Zu bearbeitende Aufgaben:
1. Beantworten Sie anhand des Textauszugs die folgenden Fragen:
(a) Wer hat den Vollbeweis des Zugangs einer Kündigung unter Abwesenden zu führen?
(b) Was führte zusammen mit der Indizwirkung der vorgelegten Belege dazu, dass der Nachweis des Zugangs erbracht war?
(c) Was soll sich der Arbeitgeber auf dem Kündigungsschreiben quittieren lassen?
2. Erläutern Sie in einem bis drei Sätzen, weshalb der Textauszug empfiehlt, die Kündigung dem Arbeitnehmer nach Möglichkeit persönlich zu übergeben.
3. Prüfen Sie, ob die folgenden Aussagen mit dem Textauszug übereinstimmen. Antworten Sie jeweils mit Ja oder Nein und zitieren Sie die entscheidenden Worte:
(a) Für den Zugang kommt es darauf an, ob der Empfänger die Erklärung tatsächlich zur Kenntnis genommen hat.
(b) Den Empfänger trifft die Obliegenheit, die nötigen Vorkehrungen für eine tatsächliche Kenntnisnahme zu treffen.
(c) Die Richter am LAG haben entschieden, dass der Einlieferungsbeleg zusammen mit der Reproduktion des Auslieferungsbelegs bereits den Beweis des ersten Anscheins begründet.

Wenn danach für den Empfänger unter gewöhnlichen Verhältnissen die Möglichkeit der Kenntnisnahme bestand, ist es unerheblich, ob und wann er die Erklärung tatsächlich zur Kenntnis genommen hat und ob er daran durch Krankheit, zeitweilige Abwesenheit oder andere besondere Umstände einige Zeit gehindert war. In diesem Fall trifft den Empfänger die Obliegenheit, die nötigen Vorkehrungen für eine tatsächliche Kenntnisnahme zu treffen. Unterlässt er dies, so wird der Zugang durch solche – allein in seiner Person liegende – Gründe nicht ausgeschlossen (BAG, 22. März 2012 – 2 AZR 224/11 – Rn. 21 f.; LAG Rheinland-Pfalz, 23. September 2013 – 5 Sa 18/13 – Rn. 43, juris).
Der Arbeitgeber hat den Vollbeweis des Zugangs einer Kündigung unter Abwesenden zu führen.“
Weiter haben die Richter am LAG darauf hingewiesen, dass streitig sei, ob durch den Einlieferung zusammen mit der Reproduktion des Auslieferungsbelegs bereits der Beweis des ersten Anscheins dafür begründet sei, dass die Sendung durch einlegen in den Briefkasten zugegangen ist, wenn das vorgeschriebene Verfahren eingehalten wurde, dies aber vorliegend dahinstehen könne, weil zu der Indizwirkung der vorgelegten Belege die glaubhafte Aussage des Zustellers dazu geführt habe, dass der Arbeitgeber den Nachweis des Zugangs erbracht habe.
Was Sie als Arbeitgeber aus der Entscheidung lernen können
Die Kündigung von Arbeitsverhältnissen gehört zu den (leidvollen) Aufgaben eines jeden Arbeitgebers mit denen diese früher oder später konfrontiert wird. Der Fall führt deutlich vor Augen, dass dann, wenn ein Arbeitnehmer nur dreist genug ist, und unter Missachtung der prozessualen Wahrheitspflicht den Zugang der Kündigung bestreitet, ein Rechtsstreit aus Sicht des Arbeitgebers durchaus aufwendig und problematisch werden kann, weil es sicherlich nicht, so wie hier, einfach ist den Zusteller ausfindig zu machen und auch als Zeugen im Rechtsstreit zu benennen. Von daher sollte stets, wann immer dies möglich ist, versucht werden, die Kündigung dem Arbeitnehmer persönlich zu übergeben und den Empfang der Kündigung auf dem Kündigungsschreiben quittieren zu lassen.

Eingabedaten:
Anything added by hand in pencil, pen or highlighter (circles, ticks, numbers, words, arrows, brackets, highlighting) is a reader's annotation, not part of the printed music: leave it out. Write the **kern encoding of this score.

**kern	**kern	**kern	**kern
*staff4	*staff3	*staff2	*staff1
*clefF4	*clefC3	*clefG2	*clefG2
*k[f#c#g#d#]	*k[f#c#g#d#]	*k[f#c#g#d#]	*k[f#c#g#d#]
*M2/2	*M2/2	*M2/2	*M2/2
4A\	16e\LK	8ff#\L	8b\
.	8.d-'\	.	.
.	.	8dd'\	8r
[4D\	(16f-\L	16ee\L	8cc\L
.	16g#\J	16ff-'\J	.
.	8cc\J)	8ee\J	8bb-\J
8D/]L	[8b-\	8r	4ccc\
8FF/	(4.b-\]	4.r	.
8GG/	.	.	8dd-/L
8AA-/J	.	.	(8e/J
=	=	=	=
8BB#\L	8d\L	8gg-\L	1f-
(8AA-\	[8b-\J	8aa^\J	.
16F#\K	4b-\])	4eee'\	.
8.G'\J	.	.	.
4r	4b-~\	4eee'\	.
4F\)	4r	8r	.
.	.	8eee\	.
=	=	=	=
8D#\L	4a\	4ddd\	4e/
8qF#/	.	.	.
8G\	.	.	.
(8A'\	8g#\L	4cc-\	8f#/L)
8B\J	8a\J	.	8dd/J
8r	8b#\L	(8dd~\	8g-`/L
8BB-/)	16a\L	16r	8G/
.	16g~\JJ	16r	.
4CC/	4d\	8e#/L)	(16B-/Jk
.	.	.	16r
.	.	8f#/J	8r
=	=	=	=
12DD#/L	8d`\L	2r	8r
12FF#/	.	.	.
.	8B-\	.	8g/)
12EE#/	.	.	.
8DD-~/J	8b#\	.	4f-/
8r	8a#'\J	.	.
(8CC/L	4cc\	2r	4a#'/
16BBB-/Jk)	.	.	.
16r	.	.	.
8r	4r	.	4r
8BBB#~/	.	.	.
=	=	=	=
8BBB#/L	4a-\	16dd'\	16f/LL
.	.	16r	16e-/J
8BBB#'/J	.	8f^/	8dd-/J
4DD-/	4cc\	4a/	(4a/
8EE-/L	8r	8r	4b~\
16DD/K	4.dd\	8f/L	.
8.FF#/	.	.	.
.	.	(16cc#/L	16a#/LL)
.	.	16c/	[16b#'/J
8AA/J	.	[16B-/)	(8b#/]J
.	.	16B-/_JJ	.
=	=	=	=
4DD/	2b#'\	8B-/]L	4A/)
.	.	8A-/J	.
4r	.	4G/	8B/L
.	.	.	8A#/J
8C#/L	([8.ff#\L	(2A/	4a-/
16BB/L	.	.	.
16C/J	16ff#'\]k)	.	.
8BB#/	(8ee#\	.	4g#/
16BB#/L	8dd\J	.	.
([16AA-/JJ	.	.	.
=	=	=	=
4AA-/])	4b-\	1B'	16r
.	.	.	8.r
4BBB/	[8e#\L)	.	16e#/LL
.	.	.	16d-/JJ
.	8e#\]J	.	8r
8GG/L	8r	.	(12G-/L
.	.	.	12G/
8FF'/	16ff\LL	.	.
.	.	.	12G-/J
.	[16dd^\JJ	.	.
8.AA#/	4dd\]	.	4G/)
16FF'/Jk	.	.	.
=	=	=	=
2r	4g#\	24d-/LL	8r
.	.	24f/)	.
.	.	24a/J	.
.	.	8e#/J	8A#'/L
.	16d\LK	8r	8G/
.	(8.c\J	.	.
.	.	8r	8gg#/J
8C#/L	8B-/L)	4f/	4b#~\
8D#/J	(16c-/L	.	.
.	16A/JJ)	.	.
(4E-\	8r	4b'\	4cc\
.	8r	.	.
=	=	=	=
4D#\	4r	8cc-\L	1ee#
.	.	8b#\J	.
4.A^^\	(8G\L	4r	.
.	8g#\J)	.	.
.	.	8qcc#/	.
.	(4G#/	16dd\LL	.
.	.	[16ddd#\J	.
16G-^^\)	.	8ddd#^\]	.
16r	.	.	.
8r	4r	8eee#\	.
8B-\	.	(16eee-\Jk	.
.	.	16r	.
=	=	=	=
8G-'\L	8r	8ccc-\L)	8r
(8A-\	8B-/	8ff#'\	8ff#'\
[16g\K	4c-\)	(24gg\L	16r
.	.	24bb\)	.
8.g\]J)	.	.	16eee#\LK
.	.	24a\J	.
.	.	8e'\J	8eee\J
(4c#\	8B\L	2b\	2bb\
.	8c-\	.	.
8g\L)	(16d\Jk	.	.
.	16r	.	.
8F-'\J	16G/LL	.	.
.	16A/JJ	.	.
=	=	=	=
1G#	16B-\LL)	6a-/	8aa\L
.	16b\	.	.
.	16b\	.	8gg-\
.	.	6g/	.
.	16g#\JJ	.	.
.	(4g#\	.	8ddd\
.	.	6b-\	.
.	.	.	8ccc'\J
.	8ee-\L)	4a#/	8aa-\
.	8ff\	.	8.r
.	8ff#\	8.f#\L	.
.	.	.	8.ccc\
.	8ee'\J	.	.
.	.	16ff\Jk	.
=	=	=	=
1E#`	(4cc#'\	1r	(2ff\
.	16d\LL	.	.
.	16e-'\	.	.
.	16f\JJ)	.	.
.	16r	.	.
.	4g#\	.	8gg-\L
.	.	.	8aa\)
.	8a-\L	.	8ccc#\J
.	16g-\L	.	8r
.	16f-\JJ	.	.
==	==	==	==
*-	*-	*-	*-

Lösungen in Reihenfolge:
1.
(a) Der Arbeitgeber.
(b) Die glaubhafte Aussage des Zustellers.
(c) Den Empfang der Kündigung.

2. Bestreitet ein Arbeitnehmer den Zugang der Kündigung, kann ein Rechtsstreit für den Arbeitgeber aufwendig und problematisch werden. Es ist nämlich nicht einfach, den Zusteller ausfindig zu machen und ihn im Rechtsstreit als Zeugen zu benennen.

3.
(a) Nein: „ist es unerheblich, ob und wann er die Erklärung tatsächlich zur Kenntnis genommen hat“
(b) Ja: „In diesem Fall trifft den Empfänger die Obliegenheit, die nötigen Vorkehrungen für eine tatsächliche Kenntnisnahme zu treffen.“
(c) Nein: „dies aber vorliegend dahinstehen könne“